The Las Vegas Raiders’ draft plan looks disciplined, logical, even smart. However, let’s pump the brakes because beneath the surface, warning signs suggest this strategy could backfire.
The Raiders enter Thursday with the No. 1 pick and a front office still finding its footing but they’re drafting like they’ve already found it.
Indiana star Fernando Mendoza is a foregone conclusion at No. 1, no debate there. Everything afterward is deliberate, methodical roster-building.
Look closer, and what emerges is a team papering over structural instability with draft optimism.
Considering the Raiders’ defense…
Yes, the Raiders added Taron Johnson, Quay Walker, Nakobe Dean and Kwity Paye. But adding four new starters to a unit that ranked 25th in points allowed and 30th in third-down defense doesn’t fix a system. It delays a reckoning.
New coordinator Rob Leonard hasn’t coached a regular-season snap in Las Vegas. Chemistry, scheme fits and accountability structures take time. Drafting Kayden McDonald or Christen Miller into that environment in Round 2 is a bet on rapid cohesion, not a guarantee of it.

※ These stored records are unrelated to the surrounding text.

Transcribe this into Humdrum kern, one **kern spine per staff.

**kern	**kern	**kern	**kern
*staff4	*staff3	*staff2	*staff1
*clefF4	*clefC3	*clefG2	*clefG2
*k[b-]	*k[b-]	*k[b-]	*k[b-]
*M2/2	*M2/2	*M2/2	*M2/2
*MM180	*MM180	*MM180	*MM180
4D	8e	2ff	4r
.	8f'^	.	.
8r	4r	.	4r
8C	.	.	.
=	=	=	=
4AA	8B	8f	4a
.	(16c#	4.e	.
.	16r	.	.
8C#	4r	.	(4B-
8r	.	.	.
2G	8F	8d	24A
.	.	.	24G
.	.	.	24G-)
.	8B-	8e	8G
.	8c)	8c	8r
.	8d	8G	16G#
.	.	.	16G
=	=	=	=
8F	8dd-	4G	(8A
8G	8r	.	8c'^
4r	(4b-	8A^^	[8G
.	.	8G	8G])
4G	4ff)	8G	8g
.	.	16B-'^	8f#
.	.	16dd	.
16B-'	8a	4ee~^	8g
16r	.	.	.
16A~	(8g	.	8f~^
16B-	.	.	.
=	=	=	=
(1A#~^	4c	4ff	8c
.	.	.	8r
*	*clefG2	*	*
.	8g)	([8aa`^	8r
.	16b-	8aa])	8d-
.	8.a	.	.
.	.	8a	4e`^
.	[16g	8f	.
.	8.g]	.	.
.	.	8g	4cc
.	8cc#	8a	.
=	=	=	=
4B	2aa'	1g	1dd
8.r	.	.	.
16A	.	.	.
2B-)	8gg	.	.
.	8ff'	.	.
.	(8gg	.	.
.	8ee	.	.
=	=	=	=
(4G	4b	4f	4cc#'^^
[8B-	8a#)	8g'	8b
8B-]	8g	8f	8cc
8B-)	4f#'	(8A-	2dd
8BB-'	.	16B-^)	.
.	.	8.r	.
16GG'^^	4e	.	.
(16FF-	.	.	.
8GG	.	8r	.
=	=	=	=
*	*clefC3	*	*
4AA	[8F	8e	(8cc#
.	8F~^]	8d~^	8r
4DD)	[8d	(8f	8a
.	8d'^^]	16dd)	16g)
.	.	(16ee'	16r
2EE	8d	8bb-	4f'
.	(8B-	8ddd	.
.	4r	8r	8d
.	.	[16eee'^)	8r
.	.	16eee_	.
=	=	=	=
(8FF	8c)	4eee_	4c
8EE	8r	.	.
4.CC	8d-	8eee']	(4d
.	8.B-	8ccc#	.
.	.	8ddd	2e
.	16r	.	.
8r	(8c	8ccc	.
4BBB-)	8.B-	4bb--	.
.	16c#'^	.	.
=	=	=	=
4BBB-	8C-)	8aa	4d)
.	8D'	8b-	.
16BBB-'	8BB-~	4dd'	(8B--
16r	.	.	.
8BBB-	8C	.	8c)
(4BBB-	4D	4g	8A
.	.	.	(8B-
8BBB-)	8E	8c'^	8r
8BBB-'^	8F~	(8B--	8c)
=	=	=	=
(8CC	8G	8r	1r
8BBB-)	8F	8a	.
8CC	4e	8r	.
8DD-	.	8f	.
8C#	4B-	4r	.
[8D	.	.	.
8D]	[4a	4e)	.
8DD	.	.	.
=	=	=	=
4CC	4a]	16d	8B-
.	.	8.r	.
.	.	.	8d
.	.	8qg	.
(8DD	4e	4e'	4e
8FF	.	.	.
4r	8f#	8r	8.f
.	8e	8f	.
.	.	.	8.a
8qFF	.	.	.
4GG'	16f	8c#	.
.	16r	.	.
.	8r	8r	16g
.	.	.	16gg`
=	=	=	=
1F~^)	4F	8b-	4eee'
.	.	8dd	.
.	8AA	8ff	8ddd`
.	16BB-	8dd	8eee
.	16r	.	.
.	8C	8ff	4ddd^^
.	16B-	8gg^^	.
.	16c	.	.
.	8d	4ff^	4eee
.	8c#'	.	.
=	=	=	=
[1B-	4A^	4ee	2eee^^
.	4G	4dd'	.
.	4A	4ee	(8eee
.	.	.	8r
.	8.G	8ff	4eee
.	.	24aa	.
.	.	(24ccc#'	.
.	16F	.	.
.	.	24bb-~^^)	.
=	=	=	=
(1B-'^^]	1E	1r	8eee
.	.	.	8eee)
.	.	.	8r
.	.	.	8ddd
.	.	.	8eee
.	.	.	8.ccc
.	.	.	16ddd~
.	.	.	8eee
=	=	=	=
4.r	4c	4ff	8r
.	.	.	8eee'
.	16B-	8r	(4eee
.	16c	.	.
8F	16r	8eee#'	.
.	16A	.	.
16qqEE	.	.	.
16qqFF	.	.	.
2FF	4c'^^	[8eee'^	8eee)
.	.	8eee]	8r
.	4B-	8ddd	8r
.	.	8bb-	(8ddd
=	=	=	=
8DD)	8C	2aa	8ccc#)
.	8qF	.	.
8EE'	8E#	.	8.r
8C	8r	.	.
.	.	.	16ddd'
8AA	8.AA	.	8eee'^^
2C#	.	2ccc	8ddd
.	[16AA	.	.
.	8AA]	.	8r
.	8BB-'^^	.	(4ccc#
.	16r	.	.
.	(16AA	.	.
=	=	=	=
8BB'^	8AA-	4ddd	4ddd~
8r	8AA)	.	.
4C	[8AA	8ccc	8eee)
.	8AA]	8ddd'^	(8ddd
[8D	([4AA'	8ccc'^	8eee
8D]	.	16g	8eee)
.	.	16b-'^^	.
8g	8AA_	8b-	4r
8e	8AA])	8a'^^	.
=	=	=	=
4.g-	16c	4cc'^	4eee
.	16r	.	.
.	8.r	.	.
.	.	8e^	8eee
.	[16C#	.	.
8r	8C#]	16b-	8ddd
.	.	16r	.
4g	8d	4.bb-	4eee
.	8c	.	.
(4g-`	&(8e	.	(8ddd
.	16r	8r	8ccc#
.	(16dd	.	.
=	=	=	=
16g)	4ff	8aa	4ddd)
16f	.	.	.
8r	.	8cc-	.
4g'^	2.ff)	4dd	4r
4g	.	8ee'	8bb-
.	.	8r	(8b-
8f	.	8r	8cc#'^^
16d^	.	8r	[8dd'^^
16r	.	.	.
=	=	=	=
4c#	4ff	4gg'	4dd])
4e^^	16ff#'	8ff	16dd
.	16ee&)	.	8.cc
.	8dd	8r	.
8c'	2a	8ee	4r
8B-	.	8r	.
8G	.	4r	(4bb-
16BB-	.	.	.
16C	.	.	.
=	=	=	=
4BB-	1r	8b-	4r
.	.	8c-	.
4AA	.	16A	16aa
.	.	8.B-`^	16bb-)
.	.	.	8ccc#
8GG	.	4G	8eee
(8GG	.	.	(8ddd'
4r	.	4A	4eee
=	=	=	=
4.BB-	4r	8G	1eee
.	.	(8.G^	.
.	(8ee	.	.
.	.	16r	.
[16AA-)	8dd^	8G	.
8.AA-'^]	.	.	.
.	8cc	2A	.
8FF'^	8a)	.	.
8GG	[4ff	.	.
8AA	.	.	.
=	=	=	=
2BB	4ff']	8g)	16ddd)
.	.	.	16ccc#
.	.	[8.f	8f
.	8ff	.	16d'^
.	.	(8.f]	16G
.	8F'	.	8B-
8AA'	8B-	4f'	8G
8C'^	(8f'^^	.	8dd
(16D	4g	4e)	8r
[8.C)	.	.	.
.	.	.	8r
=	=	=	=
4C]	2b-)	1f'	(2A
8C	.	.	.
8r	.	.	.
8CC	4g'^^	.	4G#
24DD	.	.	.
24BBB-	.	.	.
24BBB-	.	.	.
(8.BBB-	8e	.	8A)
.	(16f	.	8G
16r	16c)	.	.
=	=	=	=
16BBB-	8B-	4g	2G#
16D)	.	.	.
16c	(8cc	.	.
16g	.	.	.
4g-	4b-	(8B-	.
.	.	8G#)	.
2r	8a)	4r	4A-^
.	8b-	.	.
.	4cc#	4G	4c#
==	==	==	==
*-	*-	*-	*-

The secondary situation is similarly precarious. The Raiders need multiple safeties, are unsettled at cornerback and are counting on second-year player Darien Porter to take a developmental leap. That’s three secondary uncertainties entering a season where Mendoza’s protection and confidence are paramount.
Bud Clark and Kamari Ramsey are intriguing prospects. But projecting either as an immediate contributor is draft-room optimism dressed up as strategy.
What about John Spytek?
Then there’s John Spytek, who deserves credit for candor but warrants scrutiny. He conceded he tried to “do too much” in 2025. That’s a meaningful admission. But the corrective, leaning on Brian Stark and Brandon Hunt and trusting Klint Kubiak’s vision, assumes institutional alignment that simply hasn’t been tested yet.
Alignment in a pre-draft press conference is not alignment under pressure on Day 2, when trade offers are coming in and the board has shifted.
The Raiders’ six picks in the top 150 aren’t leverage. They’re obligated. Las Vegas must nail multiple selections across positions, with a front office still calibrating its own decision-making process around a franchise quarterback on a rookie deal.
The No. 1 pick guarantees Mendoza. It guarantees nothing else.